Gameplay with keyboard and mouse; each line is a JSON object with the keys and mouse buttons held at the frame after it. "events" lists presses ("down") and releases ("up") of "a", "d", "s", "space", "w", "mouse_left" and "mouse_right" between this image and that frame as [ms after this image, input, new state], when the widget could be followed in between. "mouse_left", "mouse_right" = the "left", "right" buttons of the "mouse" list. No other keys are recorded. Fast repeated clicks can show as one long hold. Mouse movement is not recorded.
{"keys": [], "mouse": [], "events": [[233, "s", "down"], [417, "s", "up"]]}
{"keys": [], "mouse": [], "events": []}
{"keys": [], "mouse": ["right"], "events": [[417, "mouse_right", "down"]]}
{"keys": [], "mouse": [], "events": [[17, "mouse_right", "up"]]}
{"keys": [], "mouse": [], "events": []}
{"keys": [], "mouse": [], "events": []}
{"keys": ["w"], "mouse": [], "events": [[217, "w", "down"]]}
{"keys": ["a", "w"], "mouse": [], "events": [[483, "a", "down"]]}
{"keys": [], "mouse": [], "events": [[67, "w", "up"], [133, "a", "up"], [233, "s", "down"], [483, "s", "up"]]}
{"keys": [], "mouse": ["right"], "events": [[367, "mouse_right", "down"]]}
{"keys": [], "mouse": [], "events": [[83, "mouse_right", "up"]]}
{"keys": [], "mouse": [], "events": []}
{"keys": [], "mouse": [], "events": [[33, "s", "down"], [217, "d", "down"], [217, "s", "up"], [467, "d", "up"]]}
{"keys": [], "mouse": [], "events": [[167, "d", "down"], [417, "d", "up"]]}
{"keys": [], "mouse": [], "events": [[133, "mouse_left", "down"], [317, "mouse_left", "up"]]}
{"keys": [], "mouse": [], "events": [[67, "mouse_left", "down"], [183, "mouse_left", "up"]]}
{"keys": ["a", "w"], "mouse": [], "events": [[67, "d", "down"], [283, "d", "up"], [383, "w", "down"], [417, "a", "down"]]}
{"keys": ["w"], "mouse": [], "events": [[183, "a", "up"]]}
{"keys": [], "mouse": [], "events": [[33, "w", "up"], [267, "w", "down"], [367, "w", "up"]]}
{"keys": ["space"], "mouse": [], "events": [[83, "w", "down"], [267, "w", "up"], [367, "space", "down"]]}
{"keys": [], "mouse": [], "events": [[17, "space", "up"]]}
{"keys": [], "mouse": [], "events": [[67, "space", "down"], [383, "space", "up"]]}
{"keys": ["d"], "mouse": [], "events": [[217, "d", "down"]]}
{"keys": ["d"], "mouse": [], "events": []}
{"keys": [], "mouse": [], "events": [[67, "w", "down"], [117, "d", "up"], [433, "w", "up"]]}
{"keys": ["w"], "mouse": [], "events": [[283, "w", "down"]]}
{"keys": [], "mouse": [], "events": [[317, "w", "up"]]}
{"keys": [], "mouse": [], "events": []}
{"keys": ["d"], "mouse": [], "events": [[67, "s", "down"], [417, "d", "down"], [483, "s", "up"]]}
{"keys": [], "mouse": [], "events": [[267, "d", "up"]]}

● ● ● ● ●

» What needs to be done:
Print every record above exactly as written.

» Solution to the exercise:
Gameplay with keyboard and mouse; each line is a JSON object with the keys and mouse buttons held at the frame after it. "events" lists presses ("down") and releases ("up") of "a", "d", "s", "space", "w", "mouse_left" and "mouse_right" between this image and that frame as [ms after this image, input, new state], when the widget could be followed in between. "mouse_left", "mouse_right" = the "left", "right" buttons of the "mouse" list. No other keys are recorded. Fast repeated clicks can show as one long hold. Mouse movement is not recorded.
{"keys": [], "mouse": [], "events": [[233, "s", "down"], [417, "s", "up"]]}
{"keys": [], "mouse": [], "events": []}
{"keys": [], "mouse": ["right"], "events": [[417, "mouse_right", "down"]]}
{"keys": [], "mouse": [], "events": [[17, "mouse_right", "up"]]}
{"keys": [], "mouse": [], "events": []}
{"keys": [], "mouse": [], "events": []}
{"keys": ["w"], "mouse": [], "events": [[217, "w", "down"]]}
{"keys": ["a", "w"], "mouse": [], "events": [[483, "a", "down"]]}
{"keys": [], "mouse": [], "events": [[67, "w", "up"], [133, "a", "up"], [233, "s", "down"], [483, "s", "up"]]}
{"keys": [], "mouse": ["right"], "events": [[367, "mouse_right", "down"]]}
{"keys": [], "mouse": [], "events": [[83, "mouse_right", "up"]]}
{"keys": [], "mouse": [], "events": []}
{"keys": [], "mouse": [], "events": [[33, "s", "down"], [217, "d", "down"], [217, "s", "up"], [467, "d", "up"]]}
{"keys": [], "mouse": [], "events": [[167, "d", "down"], [417, "d", "up"]]}
{"keys": [], "mouse": [], "events": [[133, "mouse_left", "down"], [317, "mouse_left", "up"]]}
{"keys": [], "mouse": [], "events": [[67, "mouse_left", "down"], [183, "mouse_left", "up"]]}
{"keys": ["a", "w"], "mouse": [], "events": [[67, "d", "down"], [283, "d", "up"], [383, "w", "down"], [417, "a", "down"]]}
{"keys": ["w"], "mouse": [], "events": [[183, "a", "up"]]}
{"keys": [], "mouse": [], "events": [[33, "w", "up"], [267, "w", "down"], [367, "w", "up"]]}
{"keys": ["space"], "mouse": [], "events": [[83, "w", "down"], [267, "w", "up"], [367, "space", "down"]]}
{"keys": [], "mouse": [], "events": [[17, "space", "up"]]}
{"keys": [], "mouse": [], "events": [[67, "space", "down"], [383, "space", "up"]]}
{"keys": ["d"], "mouse": [], "events": [[217, "d", "down"]]}
{"keys": ["d"], "mouse": [], "events": []}
{"keys": [], "mouse": [], "events": [[67, "w", "down"], [117, "d", "up"], [433, "w", "up"]]}
{"keys": ["w"], "mouse": [], "events": [[283, "w", "down"]]}
{"keys": [], "mouse": [], "events": [[317, "w", "up"]]}
{"keys": [], "mouse": [], "events": []}
{"keys": ["d"], "mouse": [], "events": [[67, "s", "down"], [417, "d", "down"], [483, "s", "up"]]}
{"keys": [], "mouse": [], "events": [[267, "d", "up"]]}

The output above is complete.